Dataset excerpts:
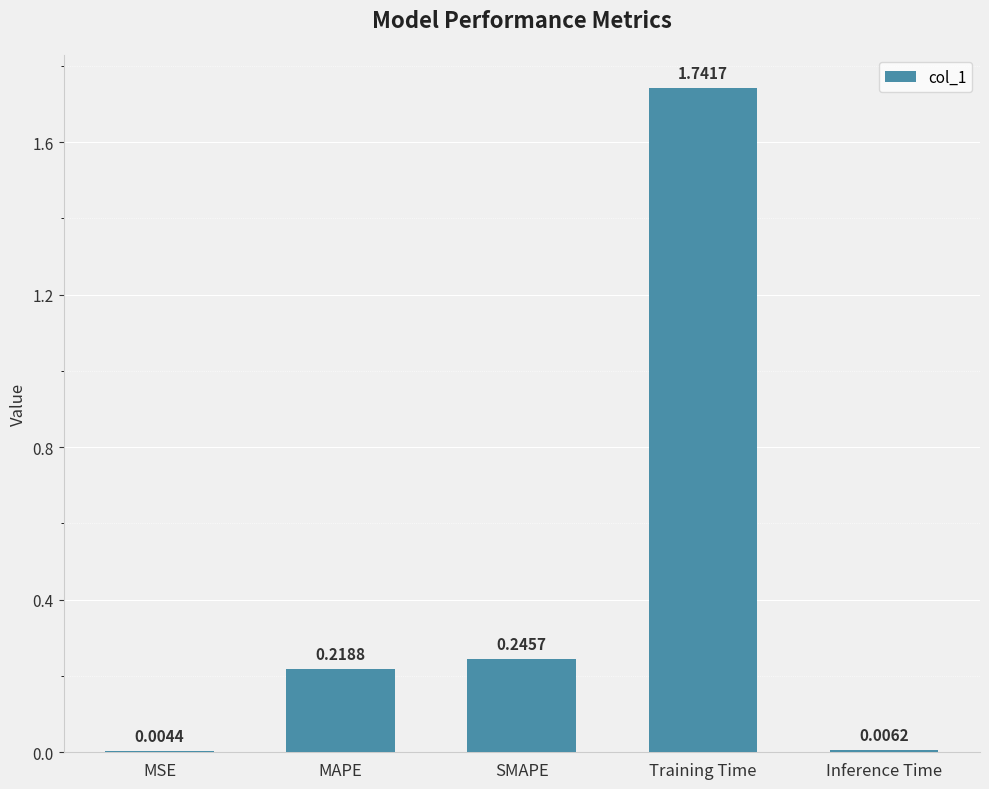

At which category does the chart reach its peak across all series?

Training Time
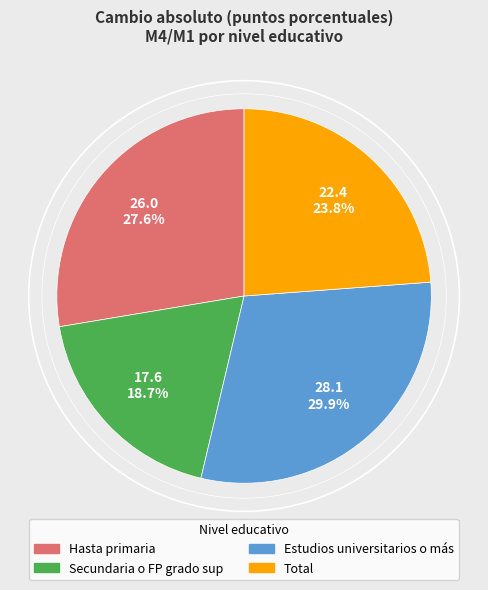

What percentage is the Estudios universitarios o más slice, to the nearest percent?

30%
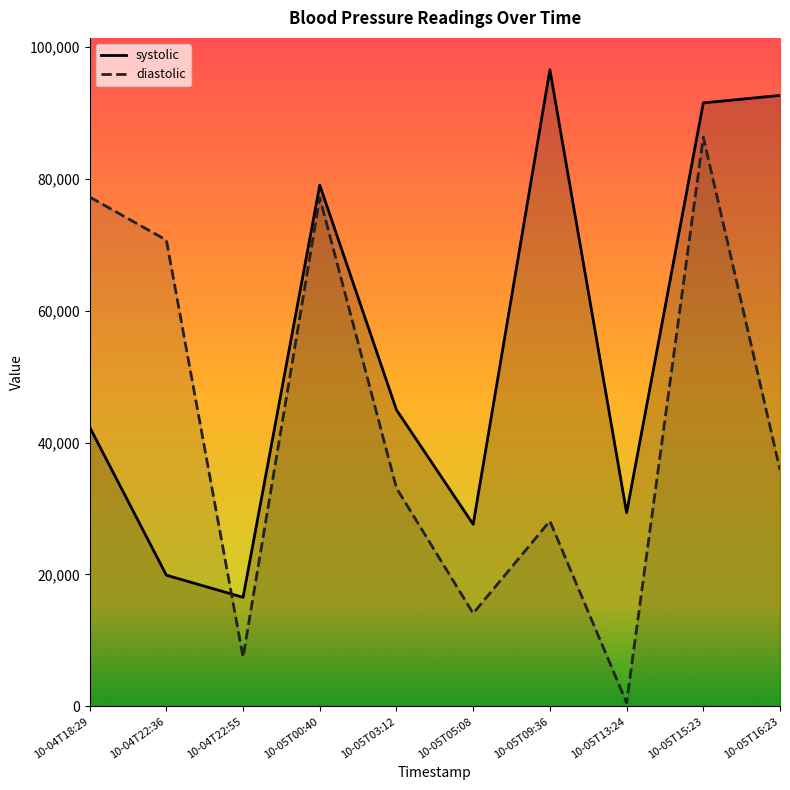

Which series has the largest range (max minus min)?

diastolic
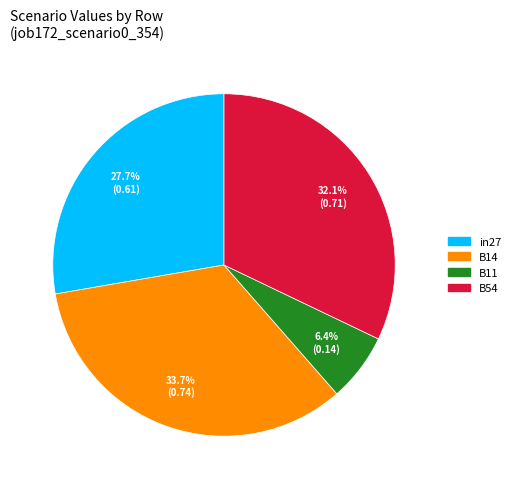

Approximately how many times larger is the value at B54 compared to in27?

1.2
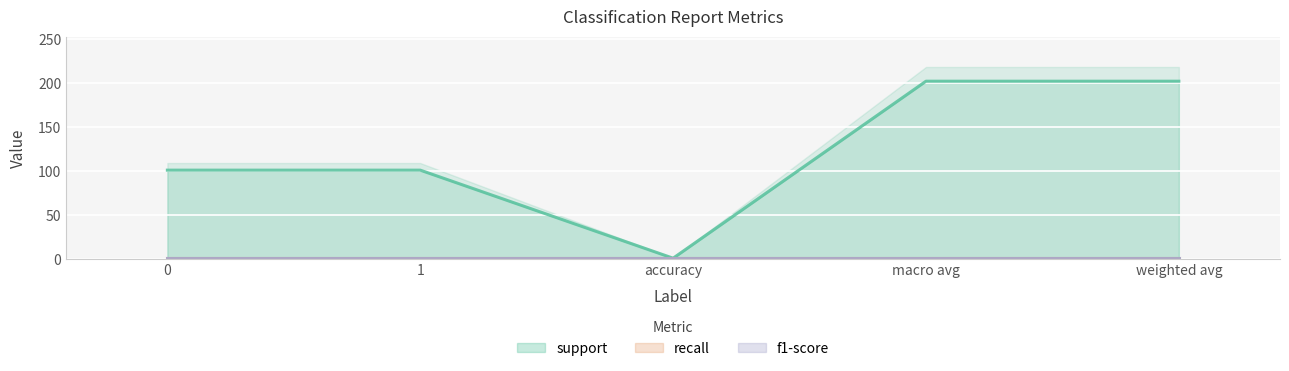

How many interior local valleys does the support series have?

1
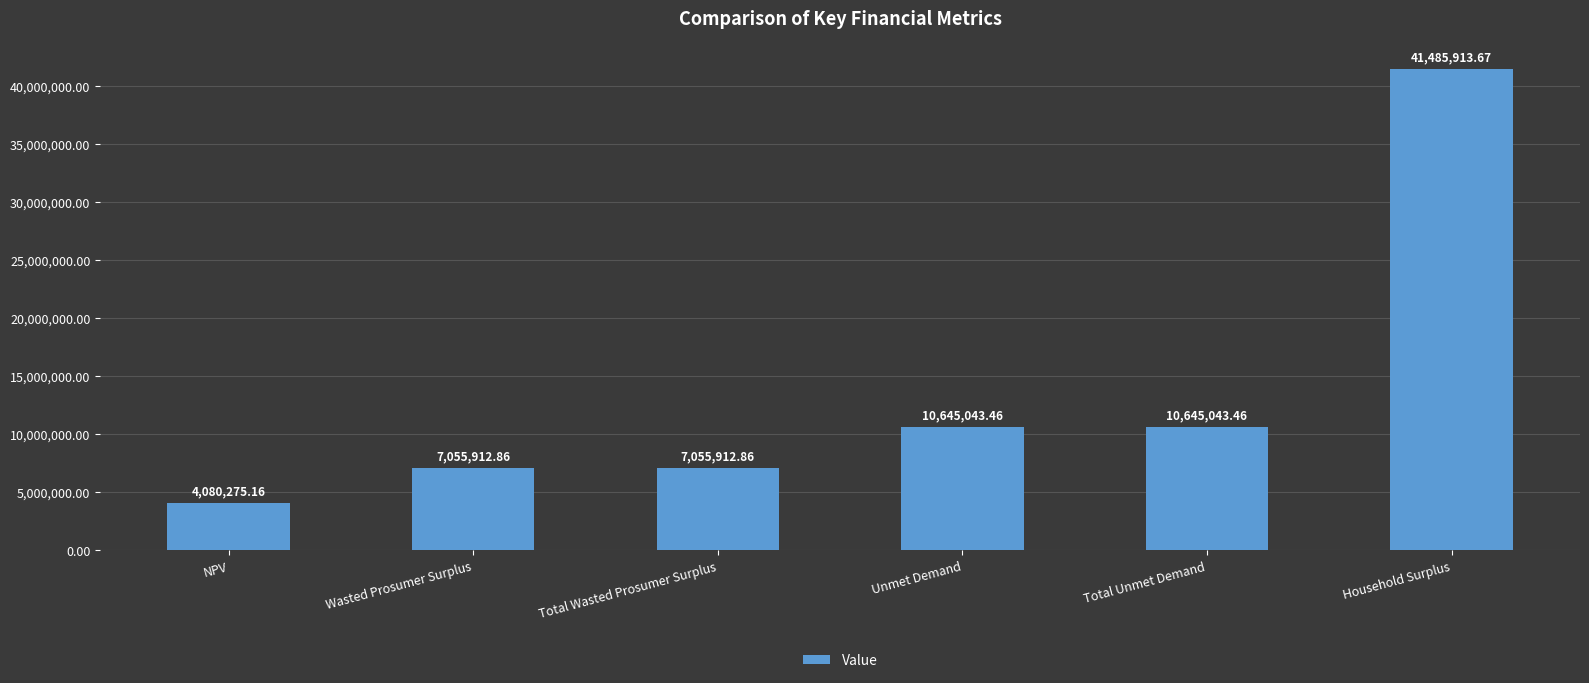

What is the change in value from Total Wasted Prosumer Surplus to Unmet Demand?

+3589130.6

* * *

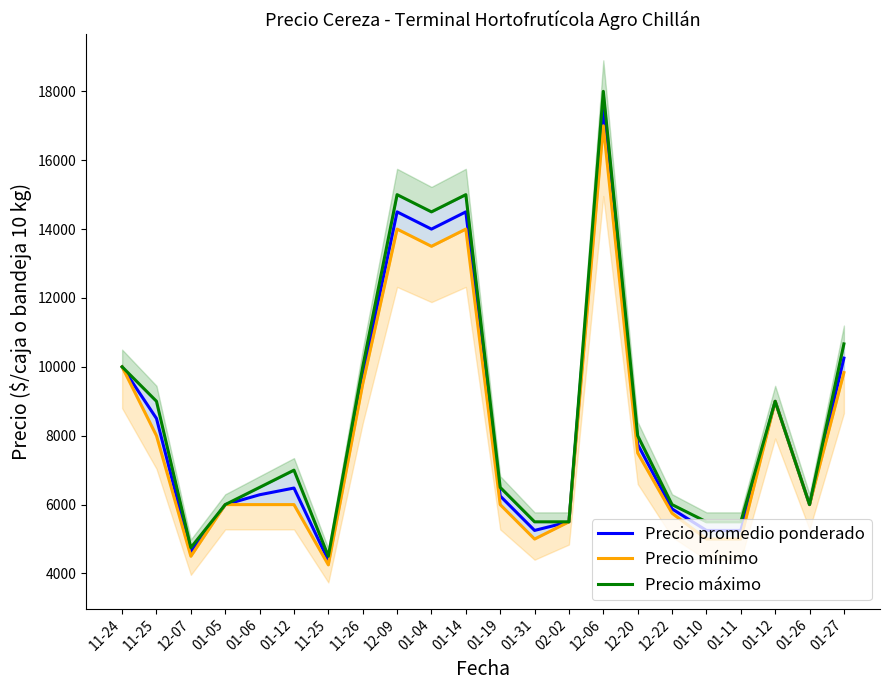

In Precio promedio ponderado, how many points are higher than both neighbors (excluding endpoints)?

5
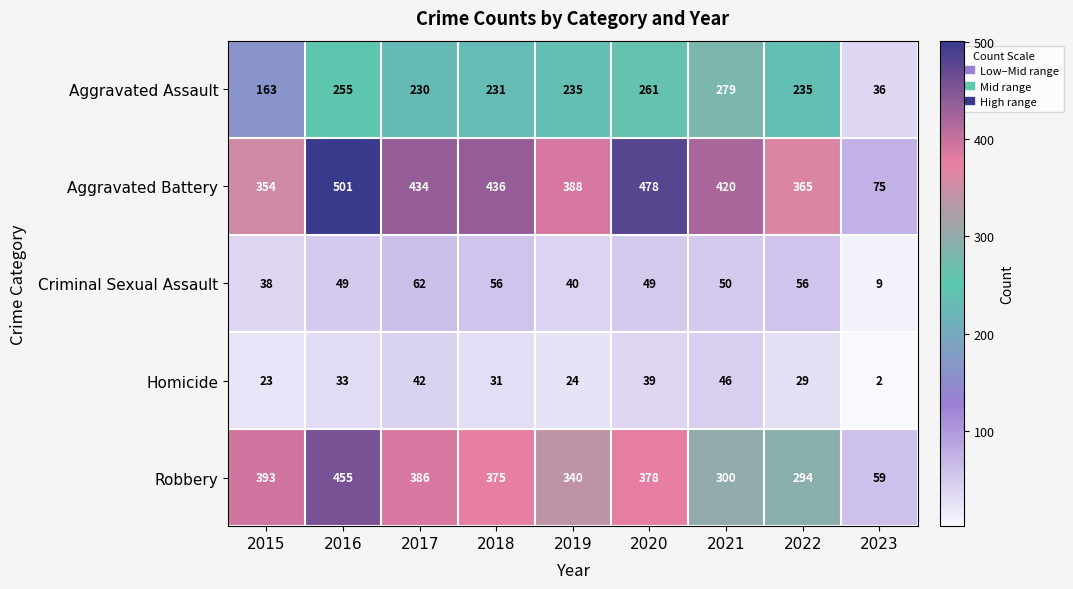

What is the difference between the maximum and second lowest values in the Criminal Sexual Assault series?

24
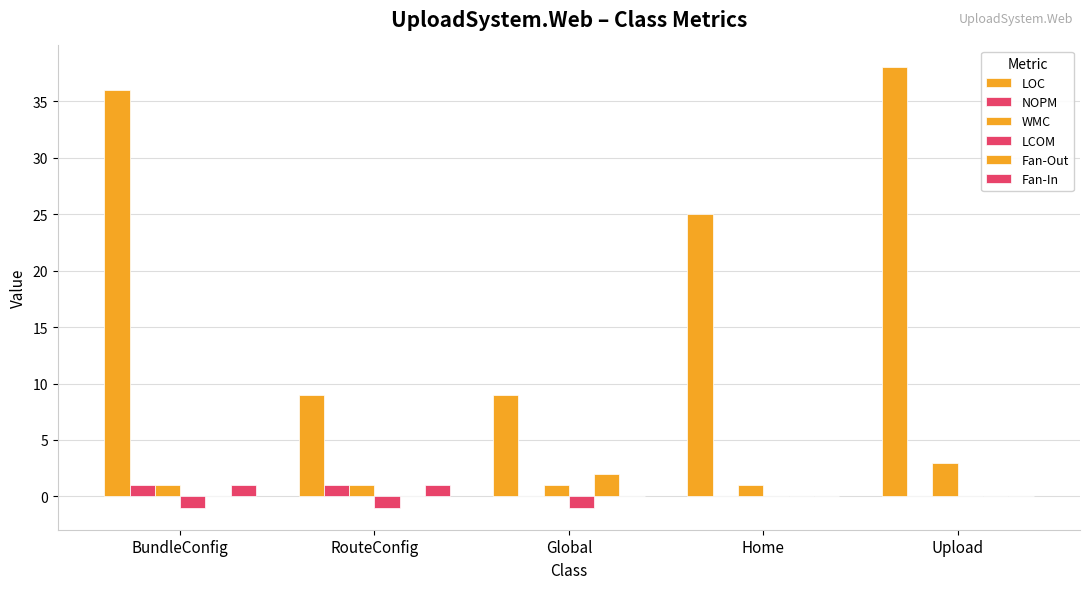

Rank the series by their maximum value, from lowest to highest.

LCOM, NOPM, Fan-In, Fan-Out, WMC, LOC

* * *

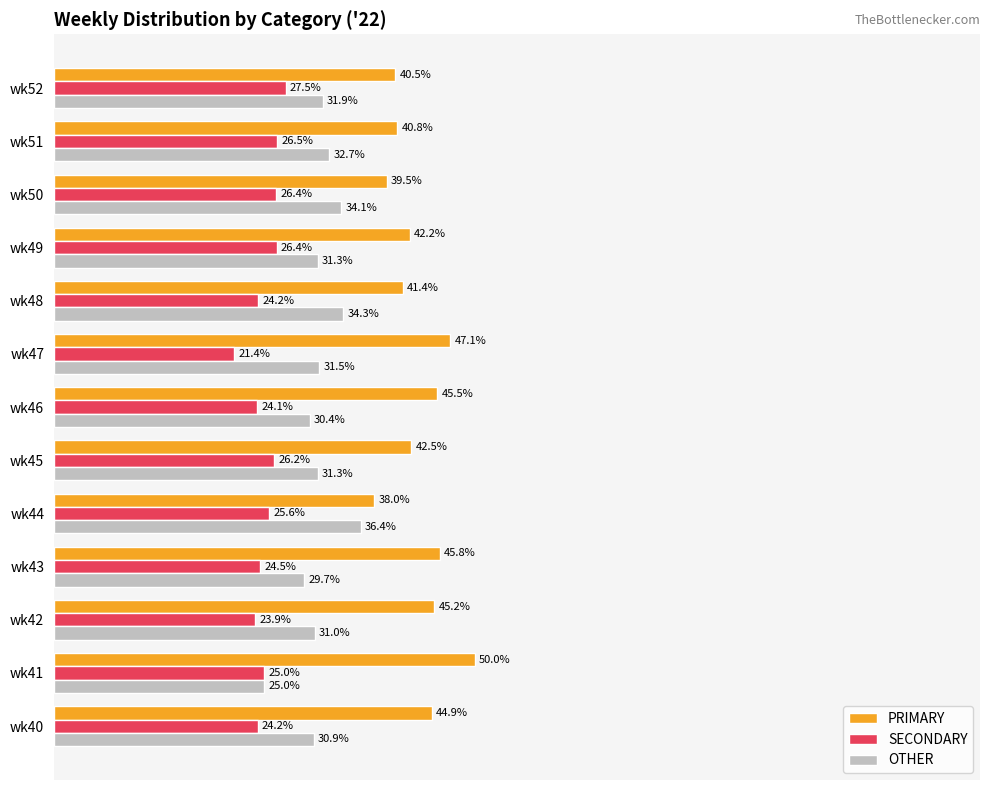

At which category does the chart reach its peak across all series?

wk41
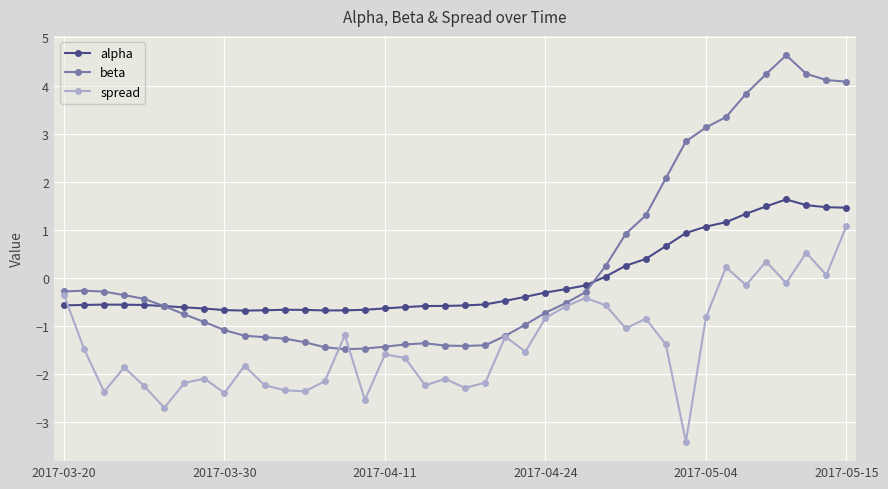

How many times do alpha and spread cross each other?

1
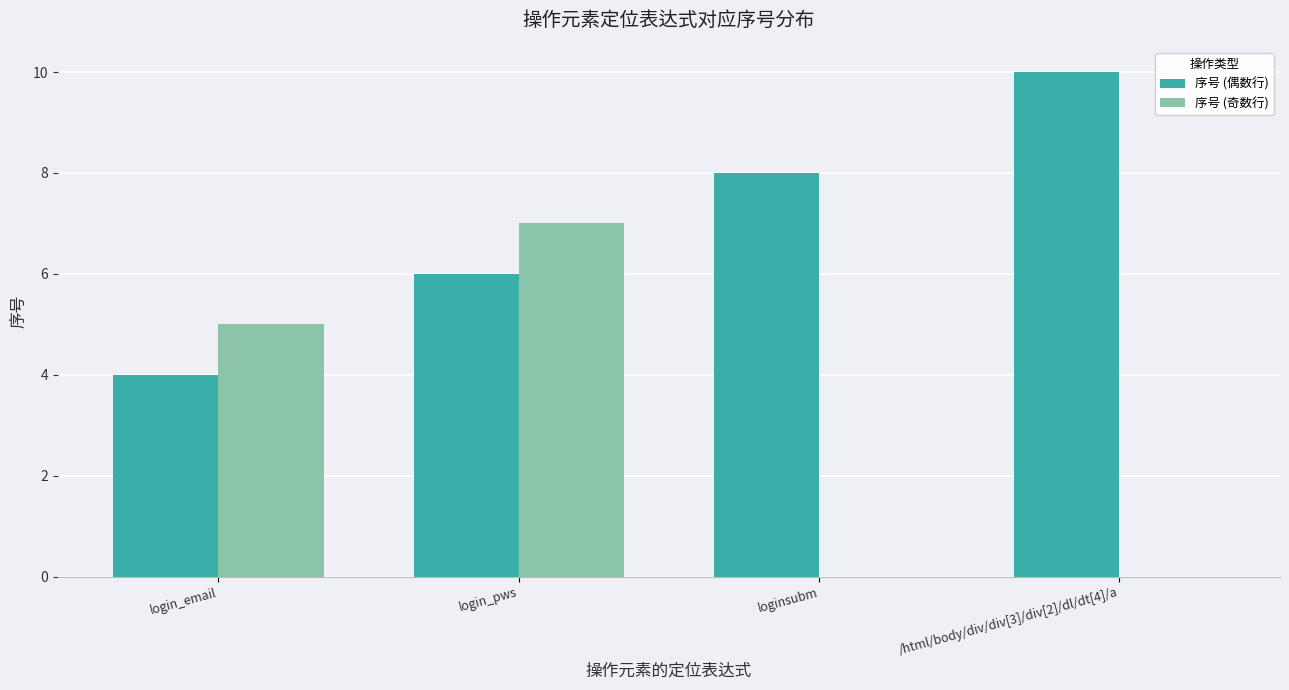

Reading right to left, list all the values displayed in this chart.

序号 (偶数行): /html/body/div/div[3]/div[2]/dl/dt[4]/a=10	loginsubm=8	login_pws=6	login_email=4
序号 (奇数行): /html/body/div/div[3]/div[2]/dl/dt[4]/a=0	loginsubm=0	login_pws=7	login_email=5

▶ **THE TASK**:
Copy the listing lines word for word, beginning at the line that contains "Which series has" and stopping after the line that contains "What is the change". Leave the pictures out of your answer.

▶ **TASK ANSWER**:
Which series has the largest range (max minus min)?

diastolic

Approximately how many times larger is the value at B54 compared to in27?

1.2

How many interior local valleys does the support series have?

1

What is the change in value from Total Wasted Prosumer Surplus to Unmet Demand?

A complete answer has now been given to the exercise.